Mahar yang dibayarkan sebelum akad nikah (dalam masa tunangan) menjadi
hak laki-laki, kecuali apabila direlakan, sebab kewajiban suami membayar
maskawin adalah setelah terjadi ikatan pernikahan.
Sedangkan mengenai hadiah-hadiah pertunangan, seperti tanda pengokoh (peningset
atau pikukuh di jawa) para ulama’ berbeda pendapat :
a. Sebagian
ulama' (Syafi’iyah) mengatakan bahwa kedua belah pihak boleh menuntut kembali
atas pemberiannya,
baik pembatalan tunangan tersebut bersumber dari pihak mempelai pria maupun
dari mempelai wanita, dan jika barang pemberian tersebut telah rusak atau
berubah menjadi barang lain maka wajib mengembalikan qimahnya.
b.
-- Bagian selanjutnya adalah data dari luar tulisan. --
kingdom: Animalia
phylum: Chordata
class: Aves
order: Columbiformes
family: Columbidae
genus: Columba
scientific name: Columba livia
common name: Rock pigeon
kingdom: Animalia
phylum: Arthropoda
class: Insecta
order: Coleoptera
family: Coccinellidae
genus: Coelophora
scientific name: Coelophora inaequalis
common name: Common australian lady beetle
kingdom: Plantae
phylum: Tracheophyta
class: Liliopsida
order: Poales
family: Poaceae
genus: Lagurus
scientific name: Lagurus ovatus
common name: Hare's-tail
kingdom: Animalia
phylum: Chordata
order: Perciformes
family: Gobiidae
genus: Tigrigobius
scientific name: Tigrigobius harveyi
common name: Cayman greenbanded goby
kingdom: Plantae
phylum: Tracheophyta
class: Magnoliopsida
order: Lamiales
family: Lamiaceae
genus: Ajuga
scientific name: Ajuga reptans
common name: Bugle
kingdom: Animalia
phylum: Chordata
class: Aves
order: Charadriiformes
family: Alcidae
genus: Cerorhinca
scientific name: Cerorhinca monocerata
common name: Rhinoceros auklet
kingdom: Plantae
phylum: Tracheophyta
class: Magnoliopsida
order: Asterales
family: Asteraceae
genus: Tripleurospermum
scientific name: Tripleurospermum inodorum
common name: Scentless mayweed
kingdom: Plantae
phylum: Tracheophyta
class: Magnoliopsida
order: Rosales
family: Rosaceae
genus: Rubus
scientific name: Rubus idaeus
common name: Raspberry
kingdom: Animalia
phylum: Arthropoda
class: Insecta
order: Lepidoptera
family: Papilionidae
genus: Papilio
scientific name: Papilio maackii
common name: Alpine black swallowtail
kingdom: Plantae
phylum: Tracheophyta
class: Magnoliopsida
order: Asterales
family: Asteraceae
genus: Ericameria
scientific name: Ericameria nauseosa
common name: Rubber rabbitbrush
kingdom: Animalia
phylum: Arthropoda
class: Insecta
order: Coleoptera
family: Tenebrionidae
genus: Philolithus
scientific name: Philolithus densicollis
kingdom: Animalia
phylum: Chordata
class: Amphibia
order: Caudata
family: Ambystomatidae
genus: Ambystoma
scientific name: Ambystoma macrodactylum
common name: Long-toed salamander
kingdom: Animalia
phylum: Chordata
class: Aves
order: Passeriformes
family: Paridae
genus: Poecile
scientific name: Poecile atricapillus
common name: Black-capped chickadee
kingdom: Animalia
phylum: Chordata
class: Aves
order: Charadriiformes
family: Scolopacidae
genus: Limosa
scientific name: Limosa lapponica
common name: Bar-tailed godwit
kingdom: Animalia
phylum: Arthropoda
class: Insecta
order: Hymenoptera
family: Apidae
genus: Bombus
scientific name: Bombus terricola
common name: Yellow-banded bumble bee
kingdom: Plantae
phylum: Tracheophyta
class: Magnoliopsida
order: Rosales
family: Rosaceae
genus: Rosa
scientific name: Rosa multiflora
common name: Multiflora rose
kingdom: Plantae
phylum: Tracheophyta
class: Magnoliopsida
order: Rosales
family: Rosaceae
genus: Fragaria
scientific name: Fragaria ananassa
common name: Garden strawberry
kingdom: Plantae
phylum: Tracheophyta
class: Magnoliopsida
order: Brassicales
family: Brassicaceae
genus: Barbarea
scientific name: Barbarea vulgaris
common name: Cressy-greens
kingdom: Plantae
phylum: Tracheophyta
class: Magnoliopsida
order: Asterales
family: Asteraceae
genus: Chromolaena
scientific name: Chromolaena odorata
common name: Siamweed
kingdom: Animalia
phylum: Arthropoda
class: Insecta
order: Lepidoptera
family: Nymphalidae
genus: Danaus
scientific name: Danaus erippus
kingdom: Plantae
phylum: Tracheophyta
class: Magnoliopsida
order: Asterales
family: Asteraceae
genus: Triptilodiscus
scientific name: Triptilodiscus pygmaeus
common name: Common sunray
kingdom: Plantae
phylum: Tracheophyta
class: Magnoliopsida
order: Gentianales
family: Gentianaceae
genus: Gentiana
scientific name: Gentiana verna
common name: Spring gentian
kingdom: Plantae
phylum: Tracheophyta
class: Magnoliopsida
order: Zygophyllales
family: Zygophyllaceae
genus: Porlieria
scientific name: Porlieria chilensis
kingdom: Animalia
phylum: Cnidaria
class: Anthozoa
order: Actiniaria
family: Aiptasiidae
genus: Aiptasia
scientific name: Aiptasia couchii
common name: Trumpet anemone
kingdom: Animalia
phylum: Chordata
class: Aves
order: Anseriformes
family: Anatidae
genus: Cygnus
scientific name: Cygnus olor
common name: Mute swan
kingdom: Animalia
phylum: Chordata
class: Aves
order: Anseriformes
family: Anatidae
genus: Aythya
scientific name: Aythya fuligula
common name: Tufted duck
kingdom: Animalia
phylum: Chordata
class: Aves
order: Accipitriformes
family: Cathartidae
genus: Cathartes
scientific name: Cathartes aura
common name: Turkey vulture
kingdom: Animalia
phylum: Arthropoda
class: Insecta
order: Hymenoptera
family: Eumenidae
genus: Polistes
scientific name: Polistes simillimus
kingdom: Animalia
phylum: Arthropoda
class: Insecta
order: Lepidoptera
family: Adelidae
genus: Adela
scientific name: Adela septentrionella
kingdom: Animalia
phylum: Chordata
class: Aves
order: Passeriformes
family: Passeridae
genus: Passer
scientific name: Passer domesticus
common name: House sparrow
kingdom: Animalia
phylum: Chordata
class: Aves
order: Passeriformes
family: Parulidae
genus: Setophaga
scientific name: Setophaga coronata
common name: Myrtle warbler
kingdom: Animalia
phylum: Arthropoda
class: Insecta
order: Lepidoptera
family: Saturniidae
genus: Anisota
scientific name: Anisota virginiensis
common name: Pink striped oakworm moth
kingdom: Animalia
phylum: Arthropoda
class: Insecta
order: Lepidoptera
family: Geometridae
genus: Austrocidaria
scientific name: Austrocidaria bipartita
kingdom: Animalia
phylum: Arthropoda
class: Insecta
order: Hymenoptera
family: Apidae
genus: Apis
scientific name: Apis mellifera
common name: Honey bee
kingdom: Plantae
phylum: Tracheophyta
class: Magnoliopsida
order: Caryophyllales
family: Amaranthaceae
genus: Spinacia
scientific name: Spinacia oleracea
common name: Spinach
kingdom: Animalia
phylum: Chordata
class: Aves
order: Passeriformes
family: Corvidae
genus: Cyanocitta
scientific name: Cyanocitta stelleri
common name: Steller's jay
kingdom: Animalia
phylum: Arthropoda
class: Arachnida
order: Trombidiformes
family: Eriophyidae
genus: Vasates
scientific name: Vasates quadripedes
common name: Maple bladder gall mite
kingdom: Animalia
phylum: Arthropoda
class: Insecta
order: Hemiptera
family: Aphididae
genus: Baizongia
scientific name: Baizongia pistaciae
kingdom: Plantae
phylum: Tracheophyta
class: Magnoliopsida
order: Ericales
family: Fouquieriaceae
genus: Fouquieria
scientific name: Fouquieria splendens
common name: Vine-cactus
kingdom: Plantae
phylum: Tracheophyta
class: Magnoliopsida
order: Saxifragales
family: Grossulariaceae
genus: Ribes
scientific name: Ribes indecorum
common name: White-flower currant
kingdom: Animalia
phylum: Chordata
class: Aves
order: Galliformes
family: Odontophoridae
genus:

Madzhab
Hanafiah mengatakan jika hadiah itu masih utuh dan tidak ada perubahan, maka
kedua belah pihak boleh menuntutnya kembali, namun bila terjadi perubahan atau
rusak, maka kedua belah pihak tidak boleh saling menuntut kembali atas
pemberiannya itu.
c. Berbeda
lagi dengan pendapat Malikiah, menurutnya pihak yang menghendaki pembatalan
tali tunangan tidak berhak apa-apa atas pemberiannya, dan harus mengembalikan
hadiah-hadiah yang pernah diterima dari pihak lain baik barangnya masih utuh
ataupun telah rusak, atau berubah menjadi barang lain. Penyimpangan dari
ketentuan tersebut hanya dibanarkan apabila ada syarat lain antara keduabelah
pihak, atau apabila ‘urf (adat kebiasaan) tempat piha-pihak bersangkutan
mengatakan lain.
7. Perempuan Melamar Laki-laki[13]
Biasanya
prialah yang menentukan pilihanya pada seorang wanita, inilah adat di Negara
kita dan budaya ketimuran pada umumnya, sebab mayoritas wanita dihiasi perasaan
malu yang tinggi dan enggan mengutarakan isi hatinya, justru karena tabiat
inilah yang membuat kaum lelaki tertarik dan ingin segera mempersuntingnya.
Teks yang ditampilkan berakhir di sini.